Forma parte de la liturgia montañera exagerar un poco al contar las hazañas que se alcanzan. El tiempo siempre se vuelve amenazador en el último instante; la nieve siempre está más dura de lo normal; la roca siempre se resquebraja… pero, por supuesto, el equilibrio, pericia y fortaleza de los protagonistas siempre consigue vencer todos los obstáculos.
No se puede decir que sea una mentira: ¡todo el mundo sabe que se está exagerando! Incluso, en franca complicidad, el cuaderno del refugio donde se recogen las gestas montañeras se bautiza como «libro de piadas», que es casi como decir libro de fantasías…

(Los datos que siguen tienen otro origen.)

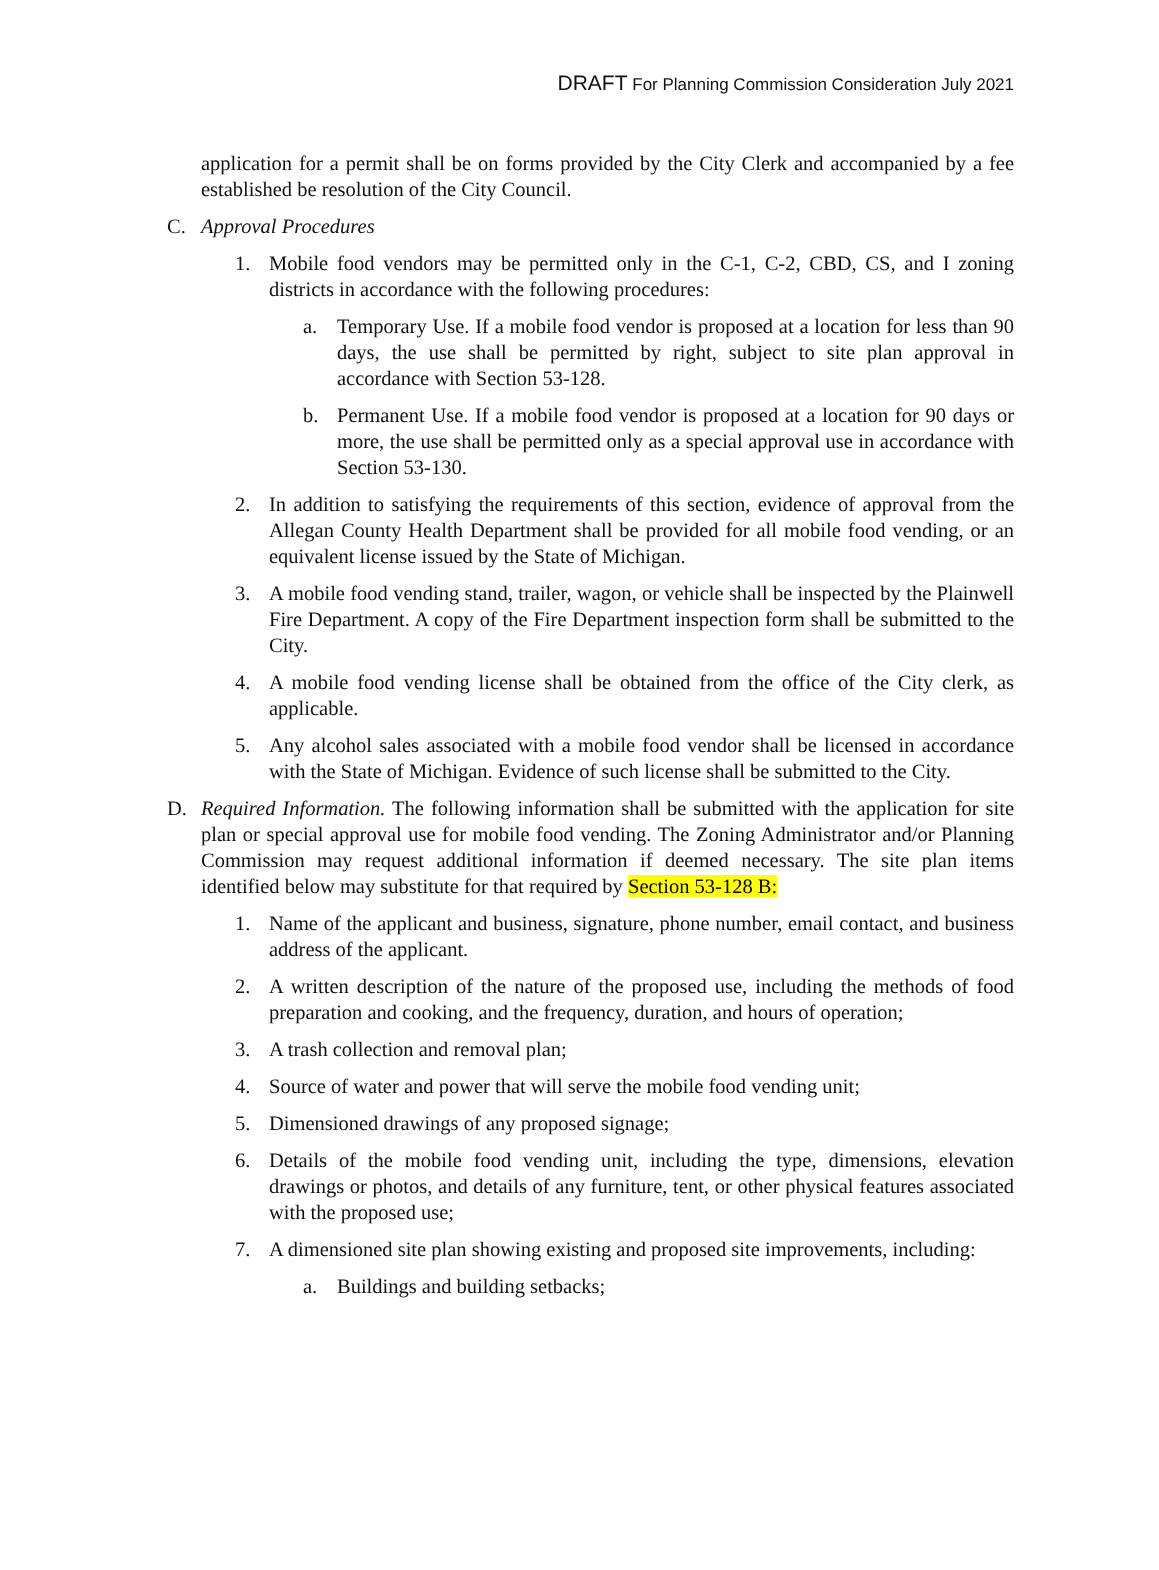DRAFT For Planning Commission Consideration July 2021
application for a permit shall be on forms provided by the City Clerk and accompanied by a fee established be resolution of the City Council.
C. Approval Procedures
1. Mobile food vendors may be permitted only in the C-1, C-2, CBD, CS, and I zoning districts in accordance with the following procedures:
a. Temporary Use. If a mobile food vendor is proposed at a location for less than 90 days, the use shall be permitted by right, subject to site plan approval in accordance with Section 53-128.
b. Permanent Use. If a mobile food vendor is proposed at a location for 90 days or more, the use shall be permitted only as a special approval use in accordance with Section 53-130.
2. In addition to satisfying the requirements of this section, evidence of approval from the Allegan County Health Department shall be provided for all mobile food vending, or an equivalent license issued by the State of Michigan.
3. A mobile food vending stand, trailer, wagon, or vehicle shall be inspected by the Plainwell Fire Department. A copy of the Fire Department inspection form shall be submitted to the City.
4. A mobile food vending license shall be obtained from the office of the City clerk, as applicable.
5. Any alcohol sales associated with a mobile food vendor shall be licensed in accordance with the State of Michigan. Evidence of such license shall be submitted to the City.
D. Required Information. The following information shall be submitted with the application for site plan or special approval use for mobile food vending. The Zoning Administrator and/or Planning Commission may request additional information if deemed necessary. The site plan items identified below may substitute for that required by Section 53-128 B:
1. Name of the applicant and business, signature, phone number, email contact, and business address of the applicant.
2. A written description of the nature of the proposed use, including the methods of food preparation and cooking, and the frequency, duration, and hours of operation;
3. A trash collection and removal plan;
4. Source of water and power that will serve the mobile food vending unit;
5. Dimensioned drawings of any proposed signage;
6. Details of the mobile food vending unit, including the type, dimensions, elevation drawings or photos, and details of any furniture, tent, or other physical features associated with the proposed use;
7. A dimensioned site plan showing existing and proposed site improvements, including:
a. Buildings and building setbacks;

Esto tiene mucho que ver con la fascinación por lo heroico, lo esforzado y lo llevado al límite: el pico más alto, la ascensión más rápida, el desnivel más bestia… ¡el mito de la supervivencia!
Y, sin embargo, hay muchísima magia en la montaña discreta, aquella que no presenta grandes desafíos, aquella que hace que los supermanes te sonrían con amable condescendencia. Es la montaña que muchas veces proporciona experiencias intensísimas, casi místicas, de paisaje, panorámica, luz, aire transparente, silencio majestuoso… Como la travesía del Port de Vielha que hicimos hace dos días y que refleja la foto que acompaña este post:
Una ruta de ascenso en dos horas y media desde la boca sur del túnel de Vielha hasta el collado, en una mañana soleada y clara, sin nubes, sin demasiado frío y completada con un descenso por el valle obago, donde fue necesario calzarse los crampones. El itinerario bien señalizado, sin desorientación posible. Salvamos un desnivel de 800 metros en la subida y 1000 en la bajada, cosa que está muy bien, pero tampoco es para creerse un Kilian Jornet…
Ciertamente, al menos en la montaña, es muy gratificante salvar retos de esos que provocan un aumento de autoestima y la admiración de quienes nos rodean, pero disfrutar de lo que la naturaleza ofrece en cada momento creo que nos deja un poso más profundo y más duradero.